# WHAT YOU SHOULD DO
Restate the entries below in full, exactly as they read, but without pictures.

Saved data entries
++++++++++
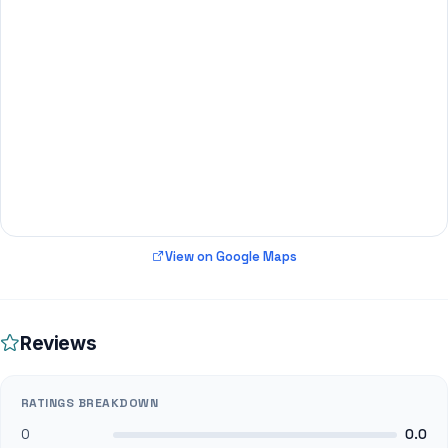
View on Google Maps
Reviews
RATINGS BREAKDOWN
0
0.0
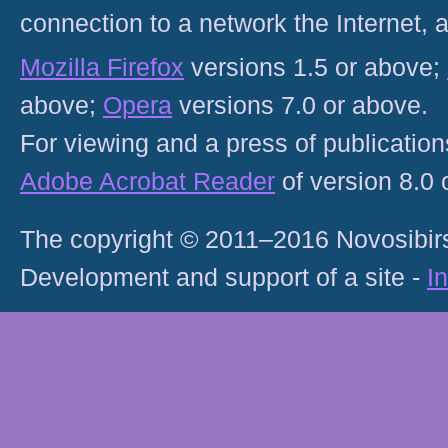
connection to a network the Internet
Mozilla Firefox
versions 1.5 or above;
above;
Opera
versions 7.0 or above.
For viewing and a press of publicatio
Adobe Acrobat Reader
of version 8.0
The copyright © 2011–2016 Novosibirs
Development and support of a site -
I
++++++++++
# RESPONSE BELOW
View on Google Maps
Reviews
RATINGS BREAKDOWN
0
0.0
connection to a network the Internet
Mozilla Firefox
versions 1.5 or above;
above;
Opera
versions 7.0 or above.
For viewing and a press of publicatio
Adobe Acrobat Reader
of version 8.0
The copyright © 2011–2016 Novosibirs
Development and support of a site -
I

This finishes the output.